“Rise Up As One” Video Featuring Poet Amanda Gorman & Filmmaker Gabrielle Gorman Shows How Powerful Resistance Can Be When It’s Intersectional — EXCLUSIVE
In just a few days, many people will be heading to the second annual Women’s March on the one-year anniversary of last year's. Though the first year under the Trump administration has been tumultuous and downright scary at times for marginalized communities, the first Women’s March motivated millions of people to join the fight for equality. Many people — especially teens and young adults — have risen up to the challenge of making the world safer and more equitable for future generations. Activist teens and twin sisters Amanda and Gabrielle Gorman are helping lead the movement, inspiring other people to get involved in activism through their art, with a new video called "Rise Up As One." The Gorman sisters released the moving short film on Jan. 18, and it'll reignite your passion for activism in the new year — just in time for the upcoming march. In an exclusive interview with Bustle, Amanda and Gabrielle talk about all things activism, on how social justice issues are all connected, and about their goals to one day work in the White House.
Both young women, who are originally from Los Angeles, utilize art in their advocacy but have unique creative talents. The video, directed and edited by Gabrielle, features a poem, also entitled “Rise Up As One,” written and performed by her sister. Amanda explains she wrote the poem after being inspired by the California-based community #RiseUpAsOne, and wanted to help mend the divides in her home state. “In this political climate, it’s far too easy to become divided and polarized. I wanted to be part of something, especially dedicated to my home state of California, that spoke about what unites us,” says Amanda. “What binds us together that is strong enough to make us rise up, to speak up? Questions like that always drive my poetry.”
Gabrielle tells Bustle she felt moved to create the “Rise Up As One” video because she felt older generations were discounting the contributions teens and young adults have made to activism.
“Sure, [my generation] addicted to our phones and social media. But let me tell you something — we’re also the first people to roast our homophobic grandpas and racist aunts at Christmas dinner,” says Gabrielle. “I wanted to show in this short film is that the power lies in us, a power that can only be fully realized when we rise up as one.”
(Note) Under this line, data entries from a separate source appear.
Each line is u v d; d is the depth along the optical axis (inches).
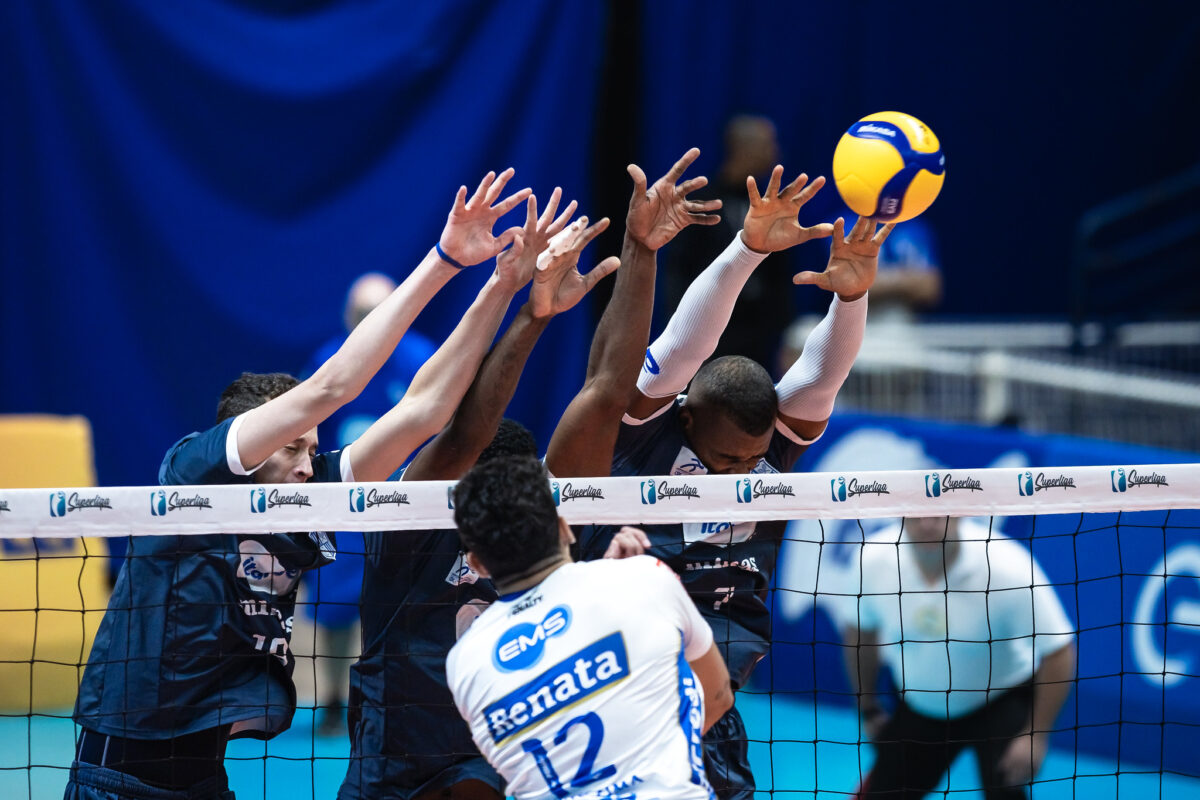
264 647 496.1
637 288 477.1
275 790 852.6
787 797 874.1
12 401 1238.9
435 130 1289.4
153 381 1266.0
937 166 474.0
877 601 792.9
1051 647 729.0
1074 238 1627.7
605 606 398.6
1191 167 1657.2
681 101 1363.2
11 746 924.0
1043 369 1253.7
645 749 385.1
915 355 1277.1
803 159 1448.1
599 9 1321.4
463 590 498.0
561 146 1315.2
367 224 1289.4
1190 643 919.7
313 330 1290.6
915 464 1098.1
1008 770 731.4
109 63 1229.1
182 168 1253.1
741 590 525.7
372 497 473.1
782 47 1423.5
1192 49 1631.4
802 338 1274.6
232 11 1253.1
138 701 479.2
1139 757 948.0
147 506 468.1
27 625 1019.9
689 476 486.6
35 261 1235.9
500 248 468.8
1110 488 510.6
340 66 1273.4
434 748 493.4
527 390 1328.7
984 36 1549.0
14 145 1221.1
Amanda, who is currently a sophomore at Harvard University, was recently honored as the first Youth Poet Laureate to ever be named in the United States. The film begins with a scene of her sitting on a bus, as she begins to recite her poem also entitled “Rise Up As One.” The video features a montage of different marches, protests, and rallies, as well as a diverse group of young advocates — from women of color to queer teens. The video concludes with Amanda recite the last poignant lines of her poem, saying, “You get a wave when one person rises up like a sun, but you get a movement when the brave rise up as one.”
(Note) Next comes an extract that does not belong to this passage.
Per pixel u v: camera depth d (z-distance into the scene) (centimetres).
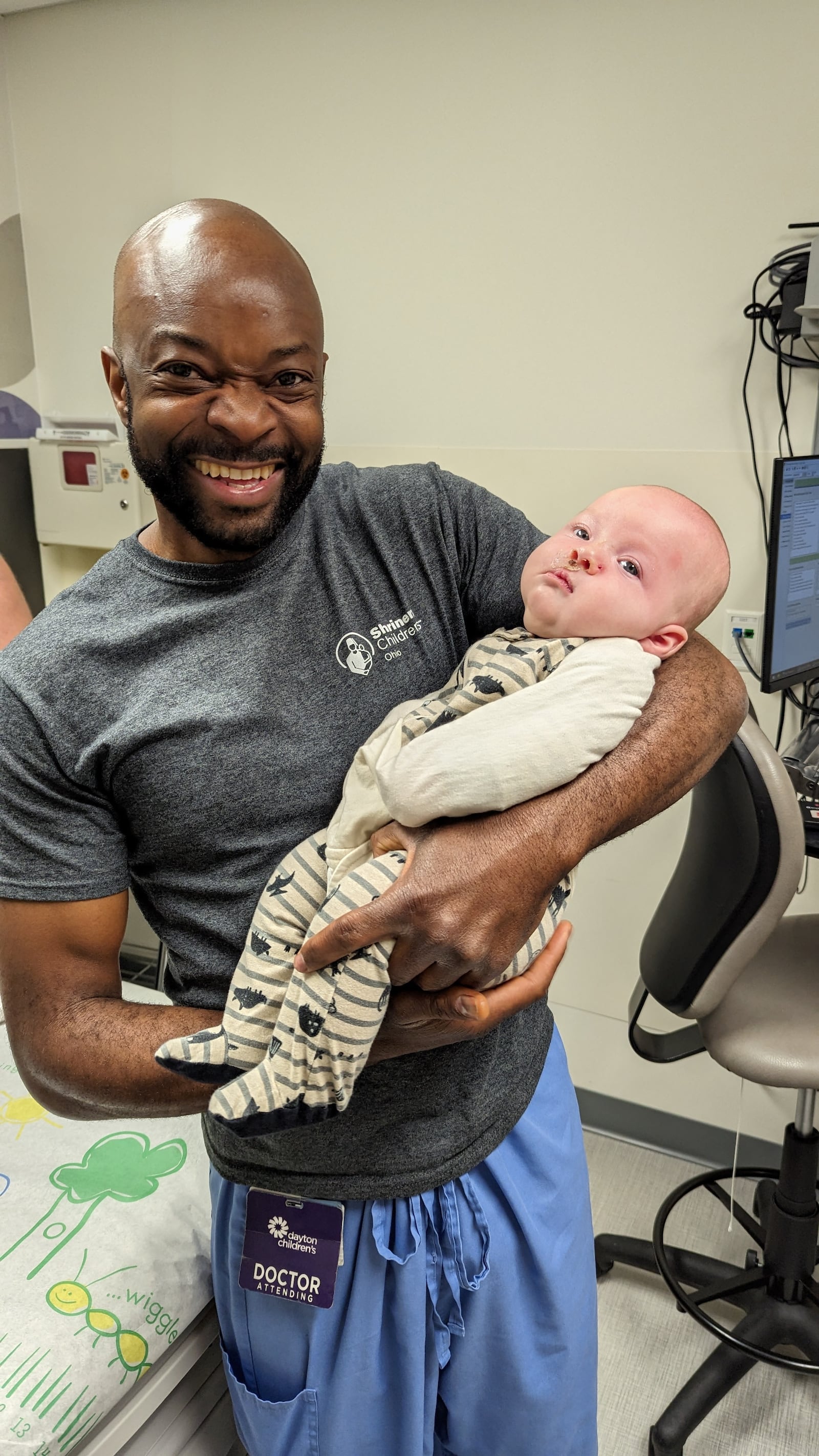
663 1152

At its core, the “Rise Up As One” film and poem are both a testament to the importance of intersectionality in social justice movements. “I think the takeaway from this piece is that there is so much power in unity, and by that I mean embracing our differences while appreciating our sameness. I also want to implore people to seek out allyship. There are so many beautiful movements happening right now but in each movement you will still find patterns of alienation or underrepresentation,” explains Gabrielle. “I feel it’s prudent to understand that to fight for one group of people is essentially to fight for all people. You can’t be against racism but anti-trans, just like you can’t be feminist and anti-black — they’re practically oxymorons! All communities are interwoven and affect each other, either directly or indirectly.”
Similarly, Amanda emphasizes the short film and accompanying poem are all about bringing together people from a diverse array of backgrounds, experiences, and cultures. “I think it’s important to recognize that it isn’t necessary to erase our differences to be united. That is why this poem calls out to so many different demographics without losing a common ground,” she says.
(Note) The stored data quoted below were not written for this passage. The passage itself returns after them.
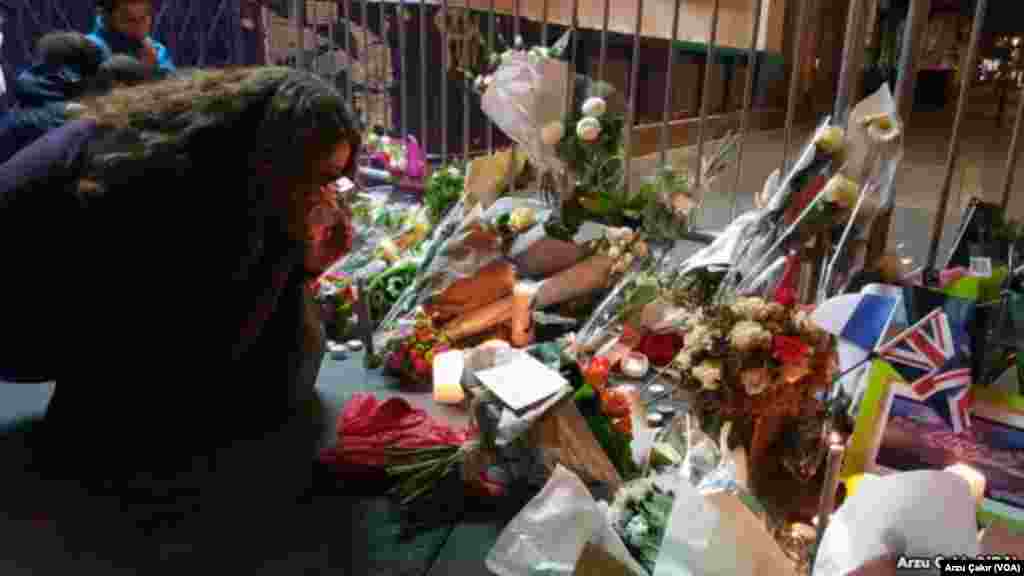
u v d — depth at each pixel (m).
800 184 2.13
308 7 4.45
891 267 2.03
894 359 1.62
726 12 4.13
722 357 1.67
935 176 3.72
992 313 1.63
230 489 1.91
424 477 1.89
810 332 1.67
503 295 2.62
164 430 2.05
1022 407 1.55
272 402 2.20
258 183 1.81
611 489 1.74
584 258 2.72
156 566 1.65
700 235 2.90
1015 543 1.50
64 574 1.62
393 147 3.96
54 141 1.92
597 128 2.58
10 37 4.98
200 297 1.91
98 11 3.45
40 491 1.88
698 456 1.68
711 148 3.60
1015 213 2.73
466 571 1.63
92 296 1.91
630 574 1.41
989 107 4.34
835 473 1.32
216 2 4.77
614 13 4.34
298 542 1.73
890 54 2.87
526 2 4.43
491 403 1.78
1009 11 3.85
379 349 2.58
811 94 4.65
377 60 4.38
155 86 1.98
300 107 1.80
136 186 1.80
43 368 2.09
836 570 1.25
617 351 2.43
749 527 1.36
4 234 1.89
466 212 2.85
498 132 4.57
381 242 3.08
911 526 1.23
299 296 2.18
Though these sisters are only 19 years old, they don’t plan to ease up on their momentum any time soon. “My goal as a poet and activist is always to use my art to join in a wave of progress,” explains Amanda. “How can I learn from the past freedom fighters, and how can I improve on the bedrock they made?” Though she explains it is difficult to collaborate with Gabrielle since they are currently living on opposite coasts, she says the sisters plan to release more projects together, and adds that she hopes she “gets to work together in the White House some day” with her sister. As a filmmaker, Gabrielle hopes to continue to bring visibility to marginalized communities, motivate young people to pursue activism, and enact change. “I want young people to understand that being an activist goes beyond a Facebook post, or a hashtag on Twitter," she says. "Being a true activist is about using your passion to advocate for positive social innovation. It’s about understanding intersectionality and the multiple levels of privilege and disadvantage,” she says. “Most importantly, it’s understanding that there is always more to be learned. To be an activist is to be in a constant state of learning.”
In the past year, many activists — old, young, new, and experienced — have begun to realize the way to affect the most change is through intersectionality, and ensuring everyone is given a voice. In the revolution, inclusivity is not an option: Through poetry and the “Rise Up As One” film, the Gorman sisters will continue to remind you just that.
Editor's note: The headline of this story has been updated from its earlier version.